Whether it was professional pride, or a desire to win themselves a move elsewhere, the Hearts team appeared to be committed enough, but Sergio will know better than to take their morale for granted. By belatedly paying the wages of their senior players at the end of last week, the club can hardly claim to have drawn a line under the issue. Who could blame the players were they to bear a grudge against their eccentric owner, Vladimir Romanov? And how likely are they to receive their next pay packet, due on 16 November?

With Romanov banning his staff from talking to the media, the questions remain unanswered, but others were happy to fill the void with a vote of sympathy.
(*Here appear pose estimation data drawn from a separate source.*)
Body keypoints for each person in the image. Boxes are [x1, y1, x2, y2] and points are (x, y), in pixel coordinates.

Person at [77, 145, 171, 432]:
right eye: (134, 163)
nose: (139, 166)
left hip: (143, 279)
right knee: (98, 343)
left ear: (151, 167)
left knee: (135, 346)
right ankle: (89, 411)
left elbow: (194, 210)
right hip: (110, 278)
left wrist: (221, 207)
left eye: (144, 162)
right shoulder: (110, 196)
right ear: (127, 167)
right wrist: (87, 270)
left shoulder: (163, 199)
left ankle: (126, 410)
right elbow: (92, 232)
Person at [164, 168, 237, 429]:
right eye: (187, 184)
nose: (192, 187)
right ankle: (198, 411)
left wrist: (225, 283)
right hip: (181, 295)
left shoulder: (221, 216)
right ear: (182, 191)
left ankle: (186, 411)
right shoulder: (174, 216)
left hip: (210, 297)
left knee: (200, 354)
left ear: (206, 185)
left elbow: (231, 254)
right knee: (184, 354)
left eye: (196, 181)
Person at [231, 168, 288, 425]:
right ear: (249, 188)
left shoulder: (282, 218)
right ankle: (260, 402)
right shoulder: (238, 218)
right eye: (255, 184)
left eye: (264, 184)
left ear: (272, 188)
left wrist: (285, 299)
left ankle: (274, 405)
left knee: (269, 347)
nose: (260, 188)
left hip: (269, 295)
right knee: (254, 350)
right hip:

Marc McAusland, the St Mirren defender, said that he felt sorry for his fellow professionals. “It’s obviously been really difficult for them. I’ve never had the experience of not getting my wages on time, but you definitely feel for players like that with families, mortgages and stuff. You don’t know how they’ll be able to cope. I’m glad to see they got some money paid. Hopefully they’ll be able to sort it out.”

While they rode their luck in the first half, Hearts upped their game in the second, and despite the absence of the suspended Ian Black and Danny Grainger, might even have snatched all three points. Eggert Jonsson headed straight at the goalkeeper after a cross by Mehdi Taouil. And when Jim Goodwin surrendered possession to David Obua, David Templeton tested Craig Samson with a swift turn and shot. But the biggest let-off for St Mirren came when Obua’s dipping volley beat the goalkeeper, only to come back off the post and roll across the face of goal.
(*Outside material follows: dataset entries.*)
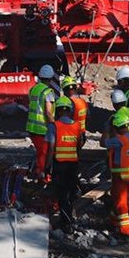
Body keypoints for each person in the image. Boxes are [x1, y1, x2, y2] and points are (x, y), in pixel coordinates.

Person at [102, 107, 129, 237]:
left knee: (121, 202)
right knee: (122, 199)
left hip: (120, 176)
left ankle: (126, 230)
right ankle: (114, 219)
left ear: (116, 127)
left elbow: (103, 143)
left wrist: (106, 130)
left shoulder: (118, 141)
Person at [50, 95, 82, 232]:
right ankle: (70, 217)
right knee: (71, 191)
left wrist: (46, 164)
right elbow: (79, 144)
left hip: (59, 164)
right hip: (73, 165)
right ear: (70, 110)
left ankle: (66, 222)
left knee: (62, 194)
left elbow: (51, 147)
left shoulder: (54, 126)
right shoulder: (77, 126)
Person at [26, 64, 58, 185]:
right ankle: (43, 178)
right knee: (44, 154)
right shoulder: (48, 92)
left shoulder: (33, 89)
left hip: (31, 127)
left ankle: (40, 174)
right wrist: (55, 126)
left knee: (40, 153)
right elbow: (49, 112)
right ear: (50, 78)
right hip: (42, 129)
A win would have been more than they merited, but the performance was enough to impress the St Mirren manager, Danny Lennon. “I’ve got to give Hearts a great deal of credit for what they brought to the game,” he said. “It’s been a very, very difficult and emotional week for them and I just hope everything behind the scenes is sorted out because they are a very good side. I feel for the individuals having to go out there. Anybody, regardless of what job you do, whether you are a top football player or a cleaner, deserves their wages at the end of the week. Full stop.”
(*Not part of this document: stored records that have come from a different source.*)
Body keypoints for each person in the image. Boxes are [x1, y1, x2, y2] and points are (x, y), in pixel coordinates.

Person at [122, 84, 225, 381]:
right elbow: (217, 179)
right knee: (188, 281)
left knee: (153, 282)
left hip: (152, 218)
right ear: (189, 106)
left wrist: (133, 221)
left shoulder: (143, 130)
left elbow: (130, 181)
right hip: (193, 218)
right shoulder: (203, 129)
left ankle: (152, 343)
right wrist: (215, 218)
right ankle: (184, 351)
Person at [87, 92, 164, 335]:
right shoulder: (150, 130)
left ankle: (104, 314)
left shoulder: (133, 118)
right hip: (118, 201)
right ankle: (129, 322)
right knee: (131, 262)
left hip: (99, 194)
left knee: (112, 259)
These were generous remarks by a manager who knows that his team shaded it. In the first half particularly, their sweeping moves, usually down the left, deserved reward. When Gary Teale outpaced Andy Webster and squared to David Van Zanten, the full-back’s shot was fumbled away by Kello. Then Paul McGowan’s poked effort was palmed away after a neat one-two with Jereon Tesselaar. Graham Carey also tested the Hearts goalkeeper from long range.

Carey has quite a left foot on him, but it was one of his less accurate efforts that produced St Mirren’s nearest thing to a goal. His powerful shot appeared to be heading for the corner flag when Steven Thompson, in a zany attempt to fling himself at it, somehow pranged the ball against the woodwork. Then, when Nigel Hasselbaink’s flashing shot seemed destined for the net, Kello spiralled upwards to produce the save of the match with an instinctive touch over the top.

While a little disappointed by their failure to score, Lennon was encouraged by the continued progress of his side, in defence as well as attack. This was their second consecutive clean sheet, their sixth in 13 league games this season. It is a strength that has gone largely unnoticed amid all the talk about their passing principles.

McAusland attributes it partly to their goalkeeper, but also to his developing partnership in the middle with Lee Mair, a friend of his off the pitch. “All the boys are quite pally at this club,” he said. “It definitely helps.” For fifth-placed Hearts, just two points ahead of St Mirren, that team spirit is not so easily achieved.